Lines from the entries below that hold "vertreten" form the answer; copy all of them.

(Stored data entries)
━━━━━━━━━━
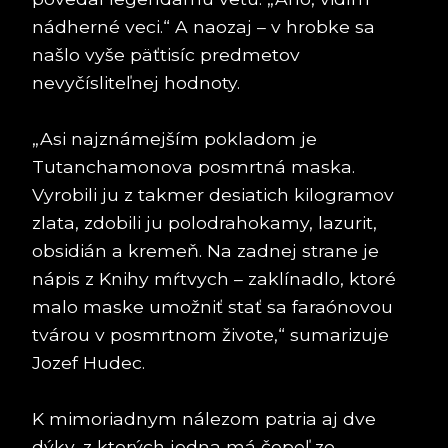
nádherné veci.“ A naozaj – v hrobke sa
našlo vyše päťtisíc predmetov
nevyčísliteľnej hodnoty.
„Asi najznámejším pokladom je
Tutanchamonova posmrtná maska.
Vyrobili ju z takmer desiatich kilogramov
zlata, zdobili ju polodrahokamy, lazurit,
obsidián a kremeň. Na zadnej strane je
nápis z Knihy mŕtvych – zaklínadlo, ktoré
malo maske umožniť stať sa faraónovou
tvárou v posmrtnom živote,“ sumarizuje
Jozef Hudec.
K mimoriadnym nálezom patria aj dve
dýky, z ktorých jedna má čepeľ zo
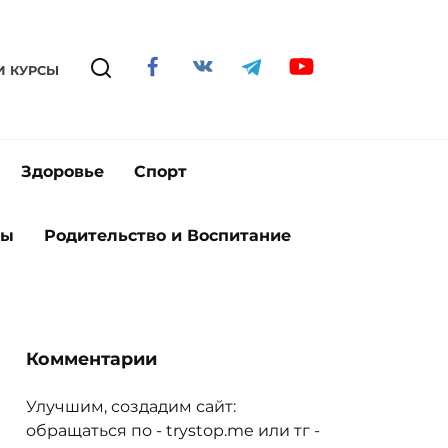
И КУРСЫ
Здоровье
Спорт
ты
Родительство и Воспитание
Комментарии
Улучшим, создадим сайт:
обращаться по - trystop.me или тг -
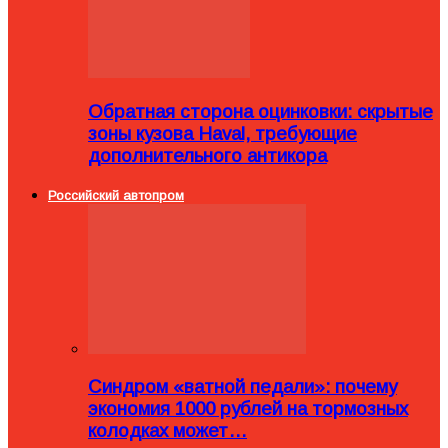
Обратная сторона оцинковки: скрытые
зоны кузова Haval, требующие
дополнительного антикора
Российский автопром
Синдром «ватной педали»: почему
экономия 1000 рублей на тормозных
колодках может…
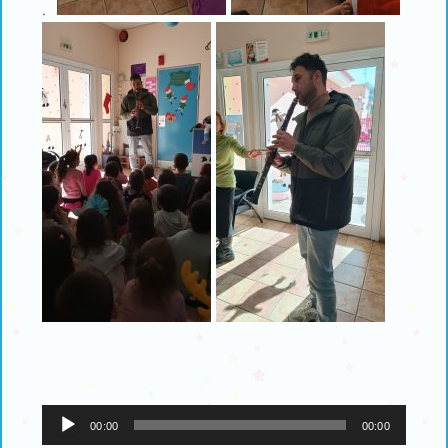
.
Πρόγραμμα
00:00
00:00
Αναπαραγωγής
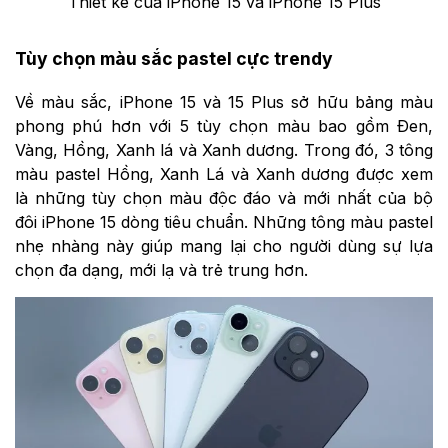
Thiết kế của iPhone 15 và iPhone 15 Plus
Tùy chọn màu sắc pastel cực trendy
Về màu sắc, iPhone 15 và 15 Plus sở hữu bảng màu
phong phú hơn với 5 tùy chọn màu bao gồm Đen,
Vàng, Hồng, Xanh lá và Xanh dương. Trong đó, 3 tông
màu pastel Hồng, Xanh Lá và Xanh dương được xem
là những tùy chọn màu độc đáo và mới nhất của bộ
đôi iPhone 15 dòng tiêu chuẩn. Những tông màu pastel
nhẹ nhàng này giúp mang lại cho người dùng sự lựa
chọn đa dạng, mới lạ và trẻ trung hơn.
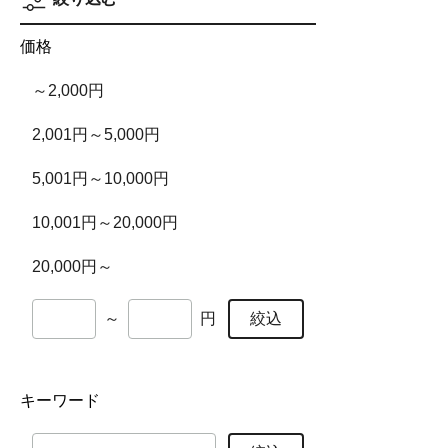
価格
～2,000円
2,001円～5,000円
5,001円～10,000円
10,001円～20,000円
20,000円～
絞込
～
円
キーワード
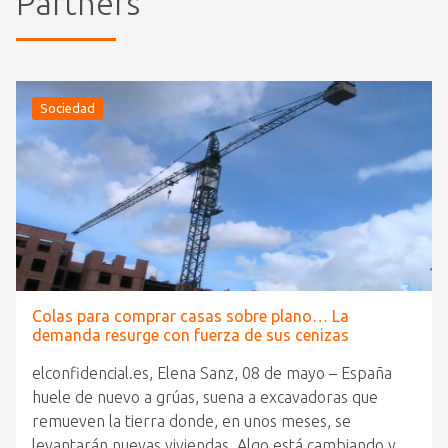
Partners
Sociedad
Colas para comprar casas sobre plano… La
demanda resurge con fuerza de sus cenizas
elconfidencial.es, Elena Sanz, 08 de mayo – España
huele de nuevo a grúas, suena a excavadoras que
remueven la tierra donde, en unos meses, se
levantarán nuevas viviendas. Algo está cambiando y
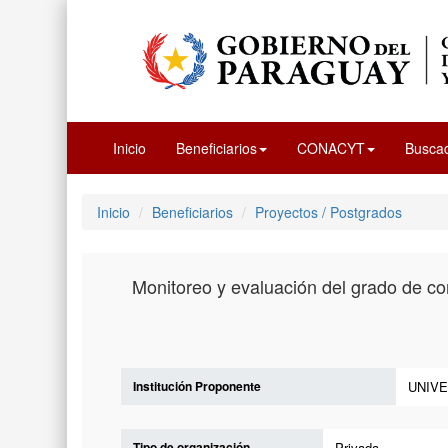
Inicio
Beneficiarios
CONACYT
Busca
Inicio
Beneficiarios
Proyectos / Postgrados
Monitoreo y evaluación del grado de co
Institución Proponente
UNIVE
Tipo de organización
Privada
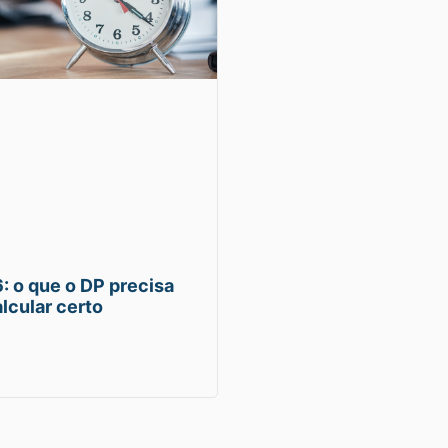
: o que o DP precisa
lcular certo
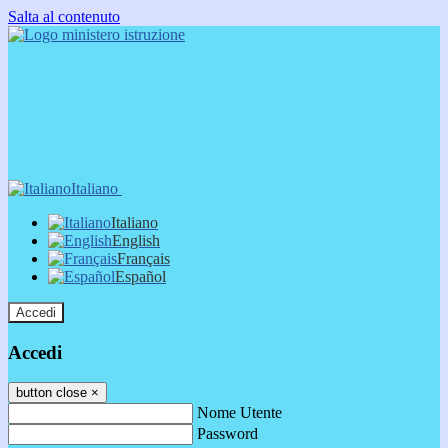
Salta al contenuto
Italiano
Italiano
English
Français
Español
Accedi
Accedi
button close
×
Nome Utente
Password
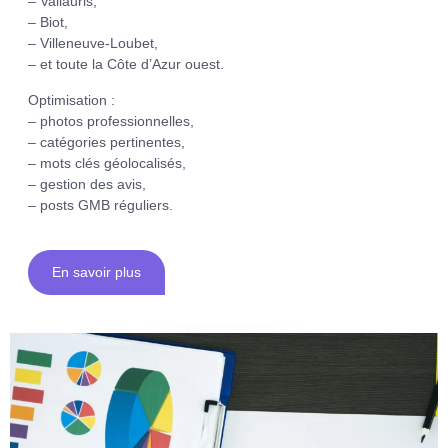
– Vallauris,
– Biot,
– Villeneuve-Loubet,
– et toute la Côte d’Azur ouest.
Optimisation :
– photos professionnelles,
– catégories pertinentes,
– mots clés géolocalisés,
– gestion des avis,
– posts GMB réguliers.
En savoir plus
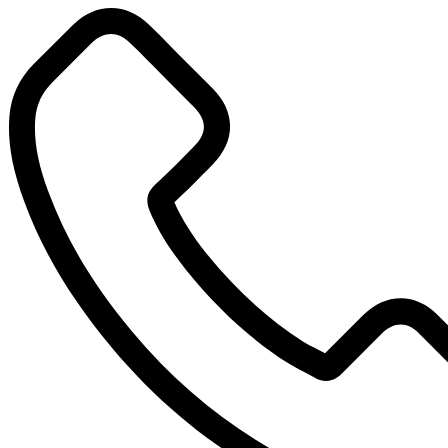
Перейти
к
содержимому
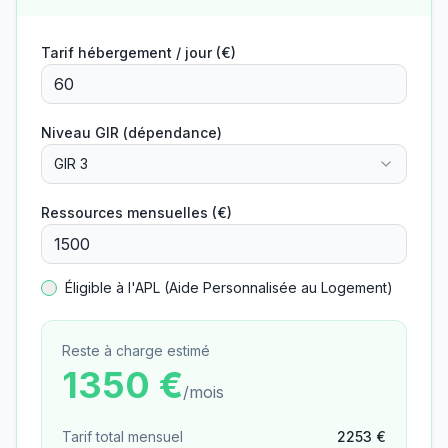
Tarif hébergement / jour (€)
Niveau GIR (dépendance)
GIR 3
Ressources mensuelles (€)
Éligible à l'APL (Aide Personnalisée au Logement)
Reste à charge estimé
1350
€
/mois
Tarif total mensuel
2253
€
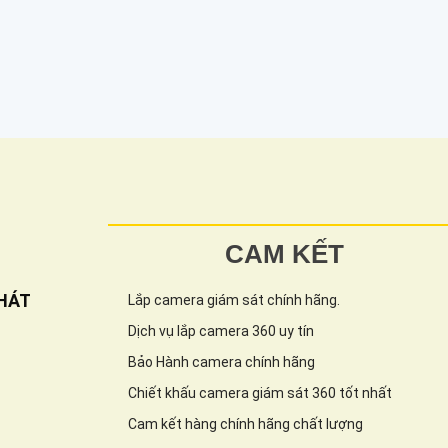
CAM KẾT
HÁT
Lắp camera giám sát chính hãng.
Dịch vụ lắp camera 360 uy tín
Bảo Hành camera chính hãng
Chiết khấu camera giám sát 360 tốt nhất
Cam kết hàng chính hãng chất lượng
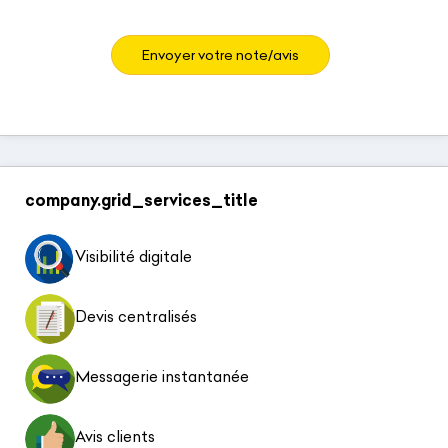
Envoyer votre note/avis
company.grid_services_title
Visibilité digitale
Devis centralisés
Messagerie instantanée
Avis clients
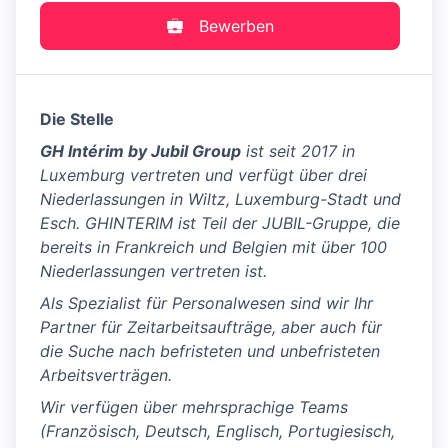
Bewerben
Die Stelle
GH Intérim by Jubil Group
ist seit 2017 in
Luxemburg vertreten und verfügt über drei
Niederlassungen in Wiltz, Luxemburg-Stadt und
Esch. GHINTERIM ist Teil der JUBIL-Gruppe, die
bereits in Frankreich und Belgien mit über 100
Niederlassungen vertreten ist.
Als Spezialist für Personalwesen sind wir Ihr
Partner für Zeitarbeitsaufträge, aber auch für
die Suche nach befristeten und unbefristeten
Arbeitsverträgen.
Wir verfügen über mehrsprachige Teams
(Französisch, Deutsch, Englisch, Portugiesisch,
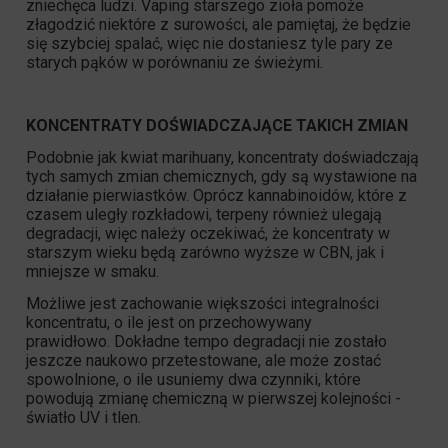
zniechęca ludzi. Vaping starszego zioła pomoże
złagodzić niektóre z surowości, ale pamiętaj, że będzie
się szybciej spalać, więc nie dostaniesz tyle pary ze
starych pąków w porównaniu ze świeżymi.
KONCENTRATY DOŚWIADCZAJĄCE TAKICH ZMIAN
Podobnie jak kwiat marihuany, koncentraty doświadczają
tych samych zmian chemicznych, gdy są wystawione na
działanie pierwiastków. Oprócz kannabinoidów, które z
czasem uległy rozkładowi, terpeny również ulegają
degradacji, więc należy oczekiwać, że koncentraty w
starszym wieku będą zarówno wyższe w
CBN
, jak i
mniejsze w smaku.
Możliwe jest zachowanie większości integralności
koncentratu, o ile jest on przechowywany
prawidłowo. Dokładne tempo degradacji nie zostało
jeszcze naukowo przetestowane, ale może zostać
spowolnione, o ile usuniemy dwa czynniki, które
powodują zmianę chemiczną w pierwszej kolejności -
światło UV i tlen.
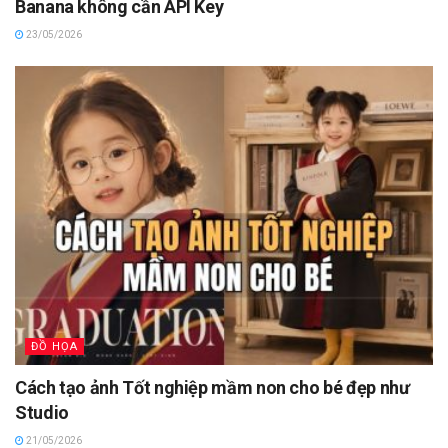
Banana không cần API Key
23/05/2026
ĐỒ HỌA
Cách tạo ảnh Tốt nghiệp mầm non cho bé đẹp như
Studio
21/05/2026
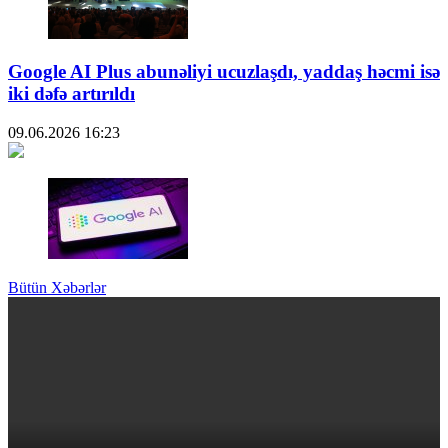
Google AI Plus abunəliyi ucuzlaşdı, yaddaş həcmi isə
iki dəfə artırıldı
09.06.2026
16:23
Bütün Xəbərlər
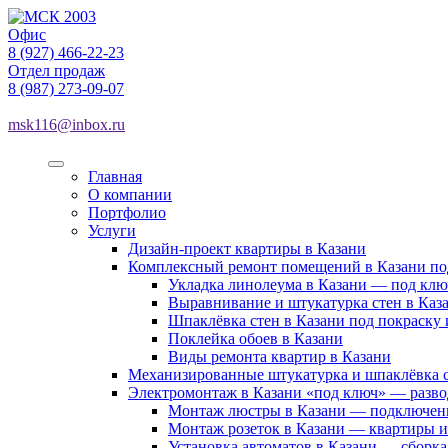
Офис
8 (927) 466-22-23
Отдел продаж
8 (987) 273-09-07
msk116@inbox.ru
Главная
О компании
Портфолио
Услуги
Дизайн-проект квартиры в Казани
Комплексный ремонт помещений в Казани по
Укладка линолеума в Казани — под клю
Выравнивание и штукатурка стен в Ка
Шпаклёвка стен в Казани под покраску 
Поклейка обоев в Казани
Виды ремонта квартир в Казани
Механизированные штукатурка и шпаклёвка с
Электромонтаж в Казани «под ключ» — разво
Монтаж люстры в Казани — подключение
Монтаж розеток в Казани — квартиры и 
Установка автоматов в Казани — сборка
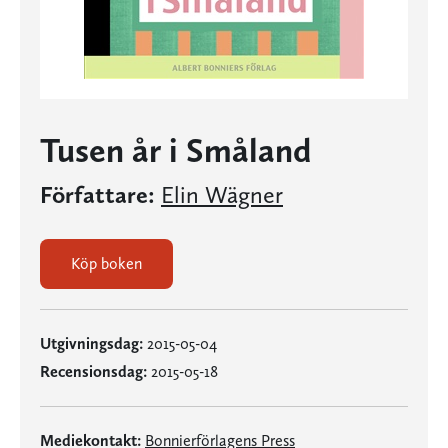
Tusen år i Småland
Författare:
Elin Wägner
Köp boken
Utgivningsdag:
2015-05-04
Recensionsdag:
2015-05-18
Mediekontakt:
Bonnierförlagens Press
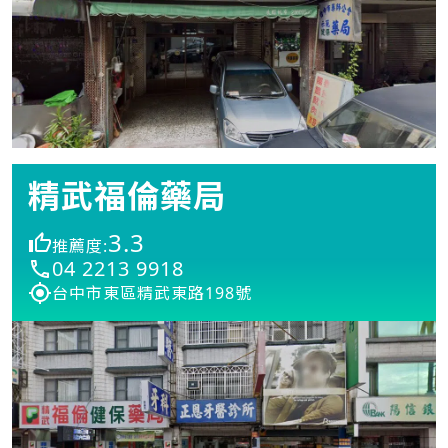
精武福倫藥局
3.3
推薦度:
04 2213 9918
台中市東區精武東路198號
━━━━━━━━━━
EXERCISE RESULT:
Luxemburg vertreten und verfügt über drei
Niederlassungen vertreten ist.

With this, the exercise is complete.